In prevalenza si tratta di sculture, che poi vendono al mercato.
Essi, quasi tutti, maschi e femmine,per l’appunto, cominciano a scortecciare alberi sin da piccoli.
Alcuni di loro sono anche divenuti dei grandi artisti nel mondo dell’arte “nera”, conosciuti persino fuori dall’Africa. E questo sia come scultori che come pittori.
Quale pittore, per esempio, è notissimo ormai a livello internazionale George Lilanga . Ed è un makonde.
I Makonde, occorre dirlo, hanno una sensibilità e attitudine artistica decisamente non comune.
Sono in realtà di origine portoghese, arrivati in Africa secoli e secoli addietro, e divenuti poi, nel tempo e per le circostanze, stanziali nella regione montuosa vicino al fiume Ruvuna, che fa da confine tra Mozambico e Tanzania.
Ecco il perché dei Makonde del Mozambico.
Quelli del Tanzania(oggi vivono soprattutto nei dintorni di Dar es Salaam) sono di osservanza musulmana proprio per i contatti che, in passato, i loro antenati ebbero con gli arabi,che occupavano quell’area geografica, i quali non facevano schiavi, si dice, quelli che praticavano la loro stessa confessione religiosa.
Di spirito combattivo un tempo, oggi traducono la loro fierezza semplicemente nell’impegno a tenere il passo, come possono, con un’Africa che sta cambiando e anche troppo in fretta.
E non sempre è facile.
L’accoglienza dell’ospite, sia pure con i loro poveri mezzi, resta comunque una priorità.
E baba Francesco non può non commuoversi per l’offerta generosa, dopo l’invito a sedersi sulla classica stuoia.
Due parole di sincera fratellanza, scambiate con gli uomini, e una carezza, che non è mai di troppo, ai bambini dai grandi occhioni, che osservano curiosi e sorridenti nell’ attesa di quella manciata di caramelle, se l’uomo bianco sarà disponibile a farne loro dono . Mentre le donne, come sempre è costume qui , silenziose, continuano ad accudire a quelli che sono, per tradizione e cultura, i loro doveri familiari.
Una ventina di minuti in tutto o forse più è lo stare insieme e poi si saluta e s’imbocca il percorso inverso.
Sulla via del ritorno il” nostro” missionario non può non ricordare e ripensare a quanto visto e udito.
E vede scorrere, quasi come in un filmato, le scene di vita della comunità Makonde, con cui era solo pochi istanti prima. E anche per noi non sarebbe diverso.

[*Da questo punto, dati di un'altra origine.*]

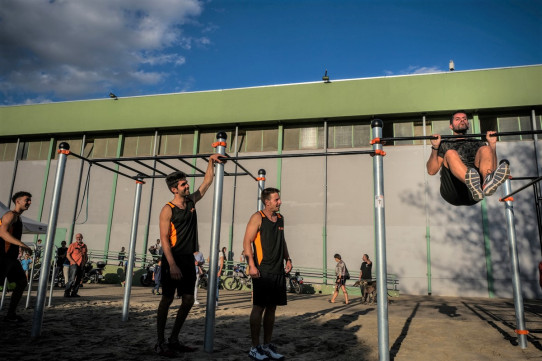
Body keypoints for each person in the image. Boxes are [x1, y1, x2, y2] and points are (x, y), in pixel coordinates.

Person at [154, 153, 224, 357]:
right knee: (166, 300)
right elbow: (165, 240)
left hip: (188, 260)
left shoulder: (191, 202)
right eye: (183, 184)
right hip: (172, 259)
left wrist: (211, 161)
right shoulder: (167, 210)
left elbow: (207, 182)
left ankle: (174, 339)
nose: (187, 186)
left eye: (186, 183)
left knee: (187, 300)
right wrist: (172, 264)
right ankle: (159, 342)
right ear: (174, 189)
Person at [243, 187, 291, 361]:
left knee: (272, 308)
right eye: (276, 199)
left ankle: (267, 346)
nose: (280, 202)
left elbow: (282, 239)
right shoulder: (257, 217)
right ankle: (254, 348)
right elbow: (246, 242)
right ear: (267, 201)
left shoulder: (280, 218)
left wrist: (288, 258)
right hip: (262, 270)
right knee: (259, 307)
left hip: (278, 269)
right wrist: (251, 265)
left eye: (279, 199)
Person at [427, 110, 510, 206]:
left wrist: (492, 145)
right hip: (452, 192)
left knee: (486, 149)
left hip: (474, 194)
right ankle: (471, 182)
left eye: (464, 119)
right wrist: (435, 147)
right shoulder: (444, 144)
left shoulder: (478, 143)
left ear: (468, 124)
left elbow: (493, 169)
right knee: (450, 153)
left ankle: (486, 183)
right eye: (457, 119)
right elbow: (431, 171)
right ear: (451, 126)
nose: (462, 121)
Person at [0, 191, 34, 322]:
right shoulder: (10, 215)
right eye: (27, 200)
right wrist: (22, 244)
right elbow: (2, 233)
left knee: (22, 282)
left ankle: (10, 314)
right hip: (3, 256)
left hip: (12, 259)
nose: (29, 203)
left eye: (30, 200)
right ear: (18, 201)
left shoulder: (18, 218)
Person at [64, 233, 88, 298]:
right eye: (77, 237)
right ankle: (67, 293)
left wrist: (85, 262)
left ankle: (74, 293)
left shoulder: (84, 246)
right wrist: (73, 262)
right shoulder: (72, 245)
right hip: (74, 264)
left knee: (79, 280)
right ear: (75, 238)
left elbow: (85, 255)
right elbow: (68, 255)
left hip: (81, 264)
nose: (78, 238)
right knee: (71, 279)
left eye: (79, 237)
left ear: (82, 237)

Soprattutto torna in mente a baba Francesco, mentre schiva sabbia e pietruzze dai suoi sandali, ancora troppo “occidentali” per quel luogo, il racconto di baba Camillo, il suo amico e compagno.Quello sì un autentico veterano dei missionari in Tanzania.
Camillo , infatti, gli aveva raccontato una sera,subito dopo una parca cena al lume del gracchiante e bizzoso generatore, l’affascinante leggenda delle origini dei Makonde.

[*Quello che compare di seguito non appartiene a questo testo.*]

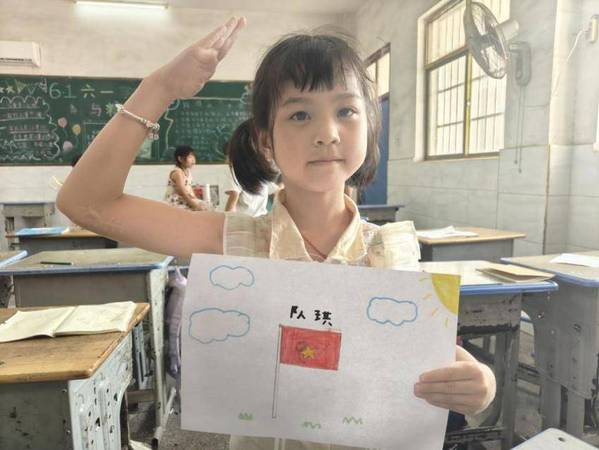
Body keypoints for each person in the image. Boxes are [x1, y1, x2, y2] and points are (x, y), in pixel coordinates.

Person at [57, 17, 496, 450]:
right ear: (265, 141)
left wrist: (481, 384)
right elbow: (86, 202)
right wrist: (160, 87)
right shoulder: (232, 242)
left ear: (369, 125)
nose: (327, 133)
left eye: (346, 111)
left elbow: (435, 360)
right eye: (300, 114)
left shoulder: (391, 251)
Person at [224, 123, 280, 215]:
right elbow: (232, 202)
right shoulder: (237, 171)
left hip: (257, 218)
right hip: (247, 220)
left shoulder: (261, 171)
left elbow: (275, 190)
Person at [164, 144, 209, 211]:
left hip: (185, 200)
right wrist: (194, 205)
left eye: (194, 156)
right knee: (202, 208)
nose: (193, 160)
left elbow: (189, 189)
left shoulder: (188, 172)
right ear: (180, 159)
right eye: (190, 157)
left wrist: (195, 199)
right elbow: (182, 192)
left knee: (205, 205)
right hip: (175, 202)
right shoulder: (177, 172)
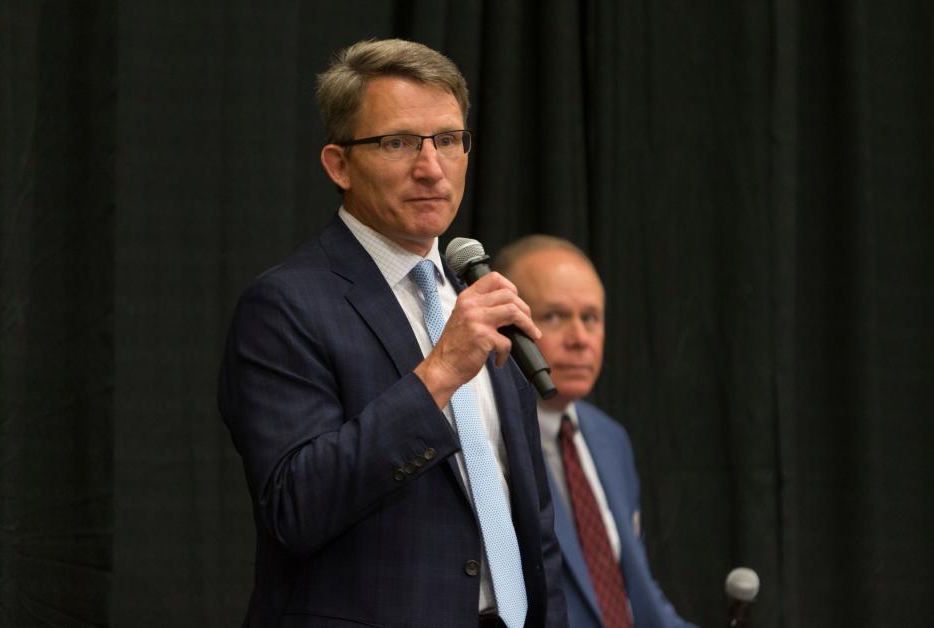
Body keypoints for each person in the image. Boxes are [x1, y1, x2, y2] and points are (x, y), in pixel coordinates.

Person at [218, 39, 567, 628]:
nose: (430, 167)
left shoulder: (475, 296)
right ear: (339, 164)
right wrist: (439, 373)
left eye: (448, 141)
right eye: (397, 142)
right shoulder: (286, 305)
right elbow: (295, 507)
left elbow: (531, 519)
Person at [494, 236, 697, 628]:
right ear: (508, 321)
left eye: (591, 318)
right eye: (554, 316)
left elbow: (634, 592)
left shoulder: (609, 438)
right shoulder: (488, 436)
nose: (579, 339)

E lui, baba Francesco, allora, pivello della missione, con qualche anno di meno sulla “groppa” e nessun capello bianco rispetto all’ oggi, era stato ad ascoltarlo, affascinato e curiosissimo.
E la leggenda narra che, nella notte dei tempi, cioè parliamo di milioni di anni fa, un uomo solitario,né troppo uomo, né troppo bestia, se ne stava in riva al fiume per un tempo indefinito a scortecciare , intagliare e sagomare un tronco d’albero quando, all’improvviso, dal suo lavoro si stagliò , manco a dirlo, una sinuosa figura femminile.

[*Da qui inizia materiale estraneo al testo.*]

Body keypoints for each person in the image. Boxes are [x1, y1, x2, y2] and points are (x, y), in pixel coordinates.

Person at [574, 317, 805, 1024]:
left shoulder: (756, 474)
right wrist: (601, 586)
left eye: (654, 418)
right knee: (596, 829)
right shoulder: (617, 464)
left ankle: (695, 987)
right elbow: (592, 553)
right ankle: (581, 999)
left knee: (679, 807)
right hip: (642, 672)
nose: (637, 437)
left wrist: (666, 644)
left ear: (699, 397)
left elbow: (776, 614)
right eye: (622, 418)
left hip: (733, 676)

Il solitario,positivamente attratto dall’ opera delle sue mani, la trovò talmente bella che se ne innamorò e giacque poi con lei.
Dall’ unione dei due nacque un primo figlio ma morì subito. E così accadde per il secondo.
Il terzo, invece, sopravvisse, e fu lui il capostipite dei Makonde.
E questo spiega perché per i Makonde, accanto a scene di vita quotidiana, nelle loro sculture privilegiano sempre la figura femminile.
La “madre” appunto di tutti i Makonde.
Presente anche e sopratutto nell’ujamà, quello che è il loro superbo albero genealogico, la loro tipica scultura in legno, dove figure maschili e femminili si uniscono in una danza complessa e misteriosa, avviluppandosi l’un l’altra in un unicum di rara bellezza e perfezione, se l’artista è davvero tale.